I work on late nineteenth and early twentieth-century literature, with particular focus on the textual histories of British modernism. My research traces networks of influence across magazines, periodicals, and publishing coteries, and I am especially interested in the history of women’s writing, travel/colonial writing, and the development of the modern short story.
I am currently preparing my first monograph for publication with Edinburgh University Press, Katherine Mansfield and Periodical Culture. This book will situate Mansfield’s writings within the original historical contexts of publication, analysing her contributions to the political weekly The New Age, the avant-garde little magazine Rhythm, and the literary journal The Athenaeum. Positioning Mansfield’s periodical contributions in dialogue with those made by contemporaries such as Beatrice Hastings, D. H. Lawrence, and Virginia Woolf, this study looks to extend our understanding of Mansfield’s life and work beyond the limitations of biographical analysis. By examining how periodical culture helped to enact conversations and controversies, moreover, the book interrogates the ways in which magazines and periodicals functioned as sites of negotiation.

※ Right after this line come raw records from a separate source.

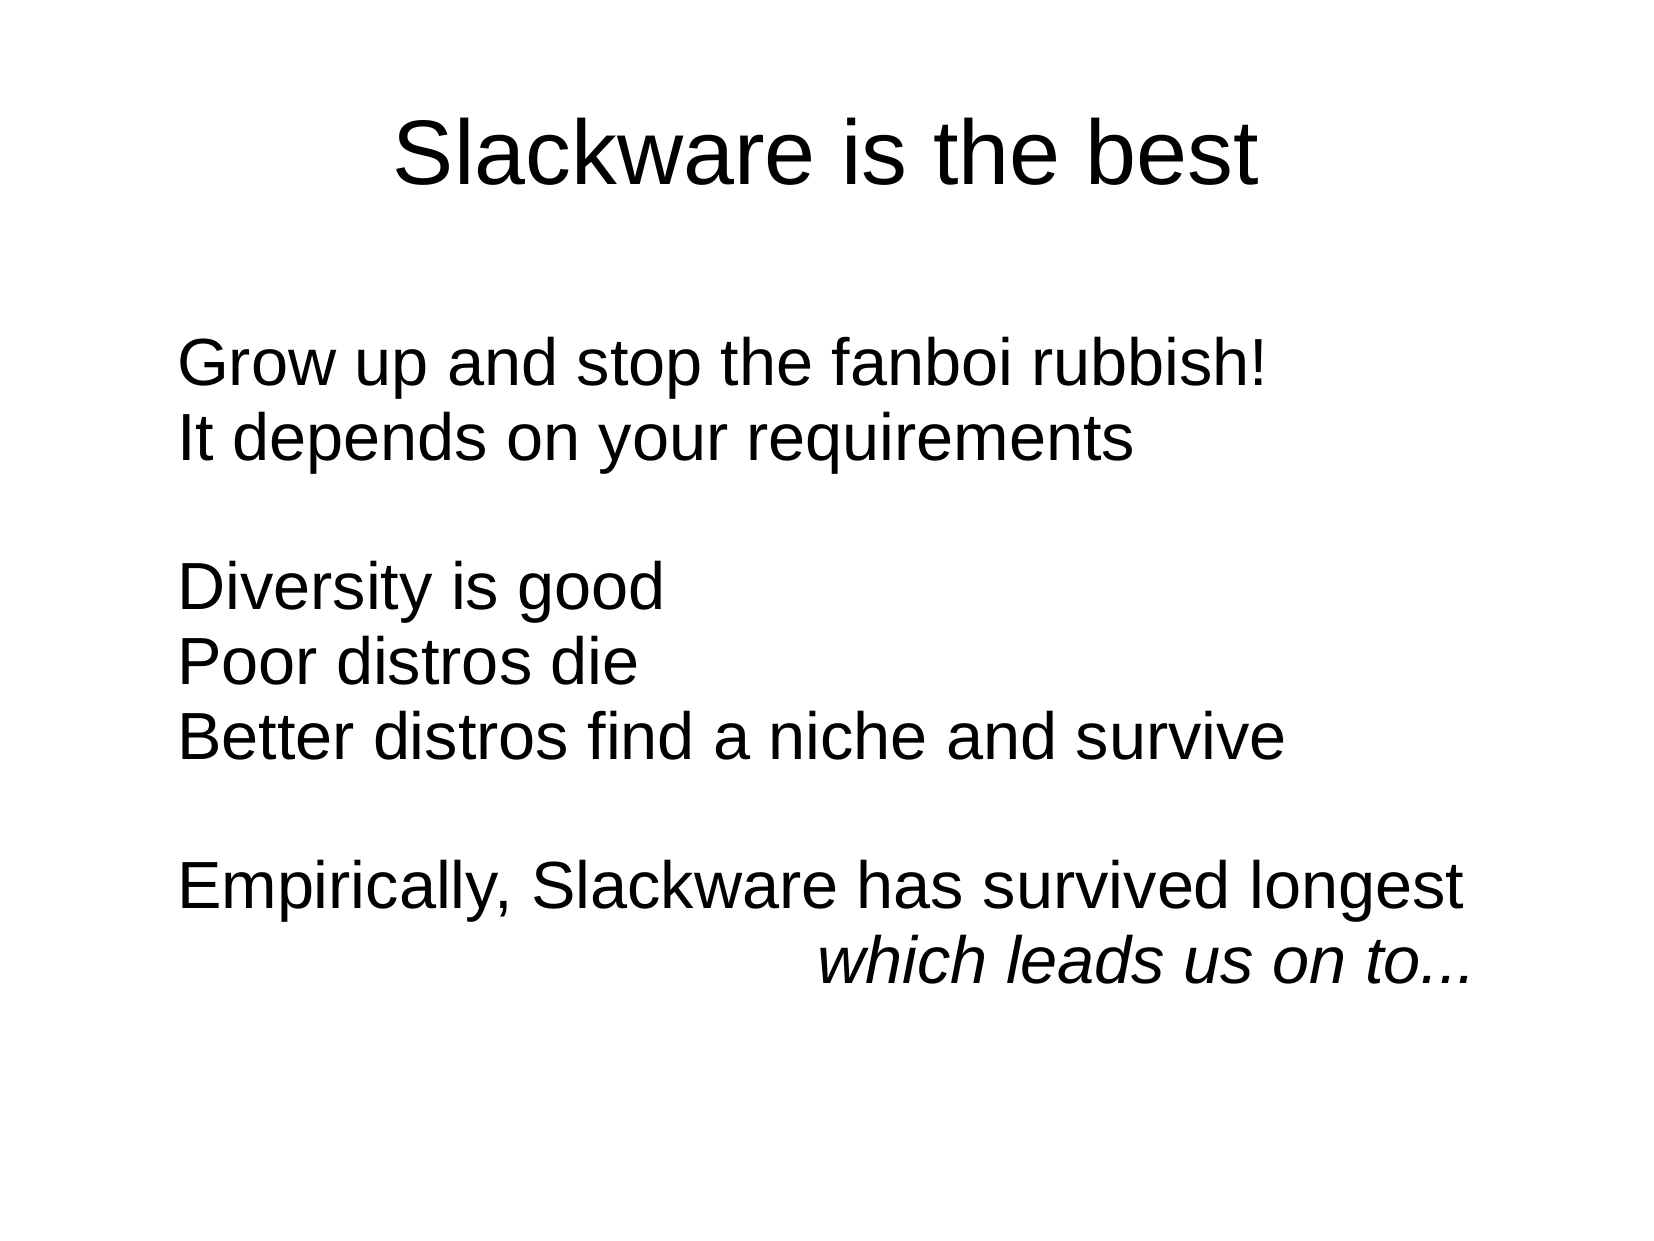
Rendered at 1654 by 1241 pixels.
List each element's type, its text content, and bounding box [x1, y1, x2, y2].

text_box Grow up and stop the fanboi rubbish! It depends on your requirements Diversity is good Poor distros die Better distros find a niche and survive Empirically, Slackware has survived longest which leads us on to... [177, 271, 1477, 1052]
title Slackware is the best [82, 49, 1571, 257]
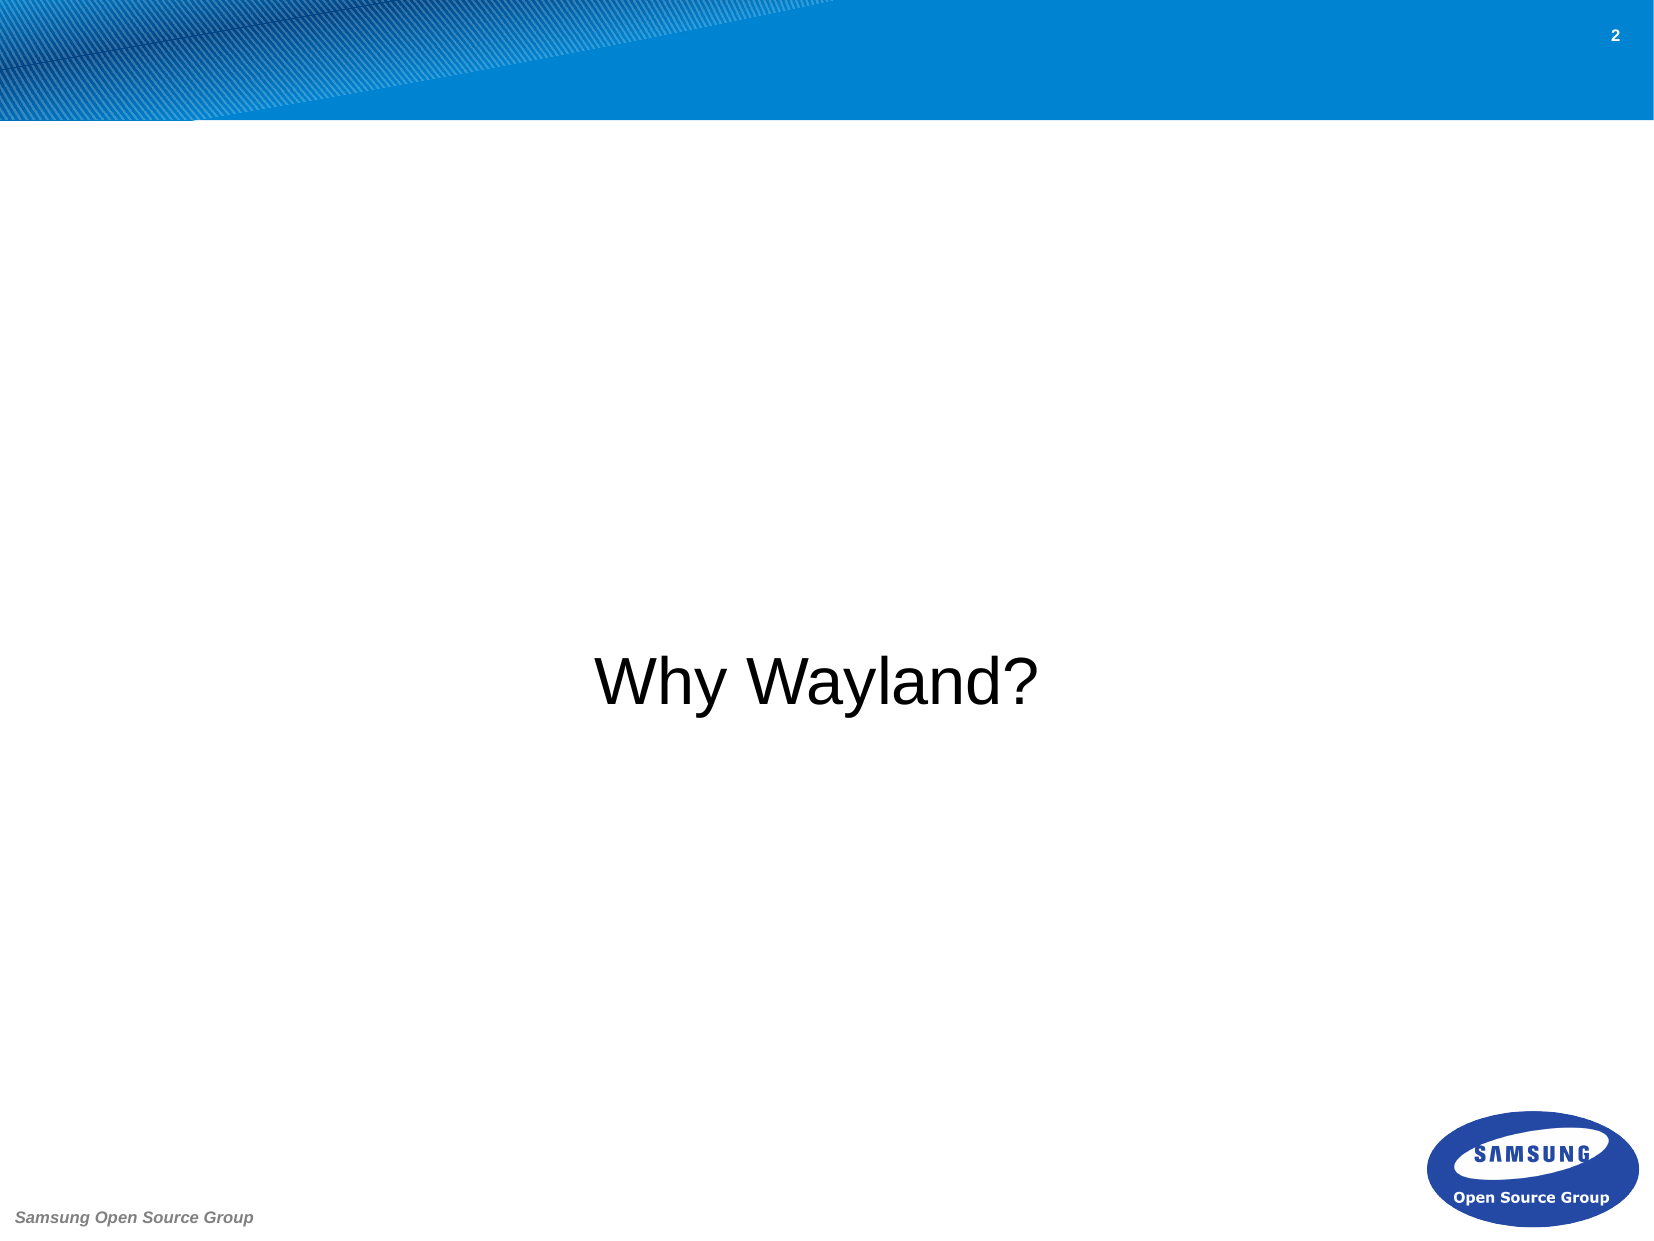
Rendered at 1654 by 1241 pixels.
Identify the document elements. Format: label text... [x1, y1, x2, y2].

subtitle Why Wayland? [90, 225, 1545, 1141]
picture [1425, 1109, 1641, 1230]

I am particularly interested in Mansfield’s ambivalent, liminal position as a colonial woman writer working both within and against the London literary establishment.
I have spoken about my archival discovery of unknown works by Mansfield on BBC Radio 4 and I was the winner of the Katherine Mansfield Society Essay Prize in 2014.
In addition to this research on Mansfield, I have published or have work in preparation on the writings of Virginia Woolf, Beatrice Hastings, Rebecca West, Stevie Smith, Jean Rhys, and Olive Moore.